A5. ReSS1 = 142045417.63
ReSS3 = 141402760.03
(142045417.63 - 141402760.03)/2
F = -------------------------------- = 26.476,
141402760.03 / 11651
where F has df = (2, 11651). The p-value is: p < .0001
Q6. So what's the conclusion ?
A6. The two-line model fits better than the one-line model.
(Note, however, that there is not much difference in the
R-square).
Q7. Is it correct to say that since the slope of weight as
a function of height is not the same in the two age
groups, then there is an INTERACTION between age and height
as predictors of weight ?
A7. To say this, you need to check that the equal-slopes
model (Model 2) is significantly 'worse' than the
unequal-slopes model (Model 3). The appropriate F-statistic
is:
(ReSS2 - ReSS3)/1 (141431996.07 - 141402760.03)/1
F = -------------------- = -------------------------------
ReSS3/11651 141402760.03 / 11651
= 2.4089.
The p-value in this case (see notes n54703.006) is .1207.
Thus one would not reject the hypothesis that the slopes are
the same. You cannot conclude that the there is age-height
interaction.
==================================================================================
Problem 1.
This is a continuation of problem 1 in n54703.004. Again, consider the
data on mortality and water hardness from Chapter 2 of Der-Everitt.

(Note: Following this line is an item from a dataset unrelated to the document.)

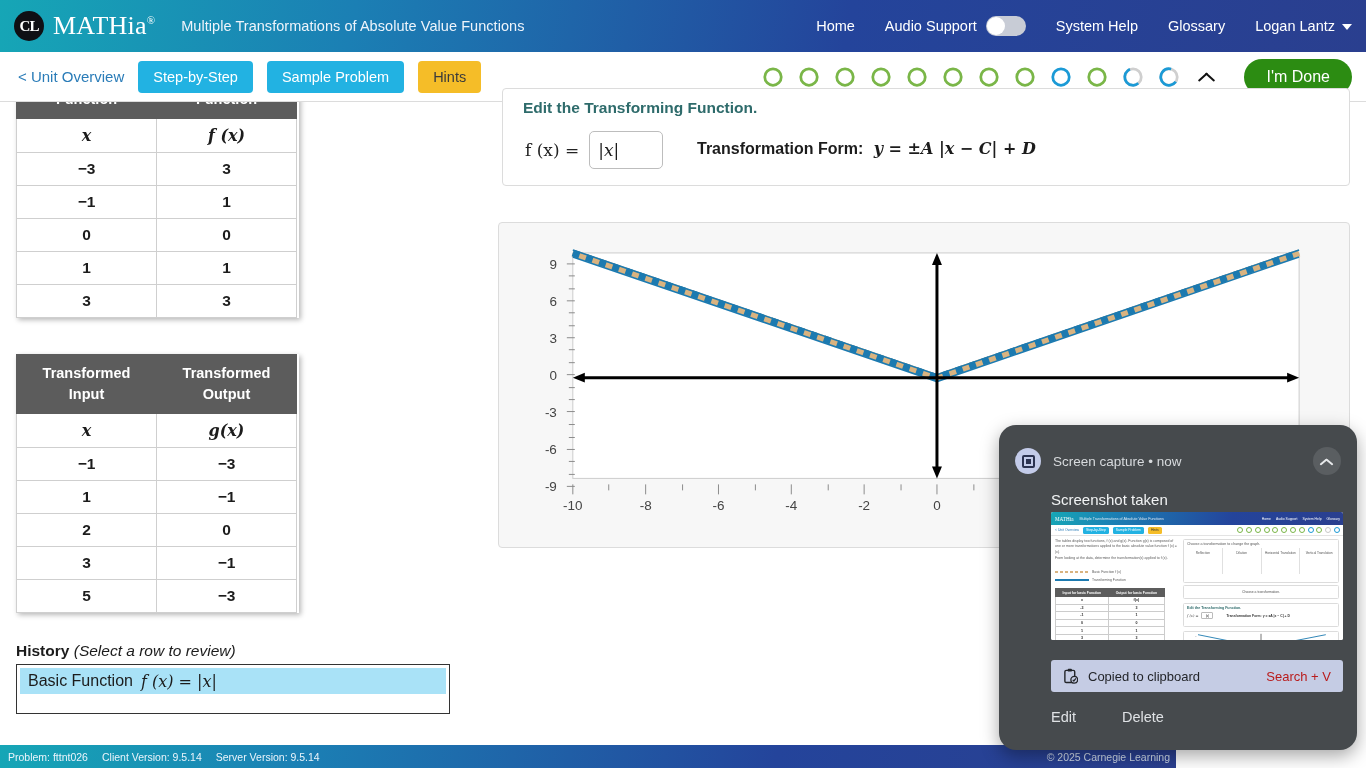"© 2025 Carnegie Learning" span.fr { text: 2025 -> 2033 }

(1) Carry out analysis for the model:
mortality = a + b*hardness + c*norsouth + e,
where norsouth = 1 if the city is northern, 0 if the city is southern,
and e is a normally distributed error term with mean 0 and standard
deviation sigma.
How can you tell whether norsouth an important variable? What effect does it have on
R-square ?
(2) Comment on collinearity of hardness and norsouth. What does it
mean to say that a continuous variable like hardness is
"collinear" with a dichotomous variable like norsouth?
(3) Carry out a stepwise regression with the predictors being hardness
and norsouth.
(4) Back to the simpler model:
mortality = a + b*hardness + e.
Compute the coefficients separately for northern and southern
cities.
(5) Test the following hypothesis: the slope of mortality versus hardness
is different for northern cities than for southern cities.
Problem 2.
In the dataset on crime in the U.S. versus other variables in Chapter 4,
consider the regression of crime rate R versus the variable Age. Do the
regression for 3 models:
Model 1 : R = a + b*Age + e
Model 2 : R = a + b*Age + c*S + e
Model 3 : R = a + b*Age + c*S + d*Age*S + e,
where S = southern state (0 = no, 1 = yes), and e represents the 'error' term
in each model.
Test for whether Model 2 is better than Model 1 and for whether Model 3
is better than Model 2, and for whether Model 3 is better than Model 1.
Also note the R-squares for the 3 models.
n54703.005 Last update: February 29, 2004.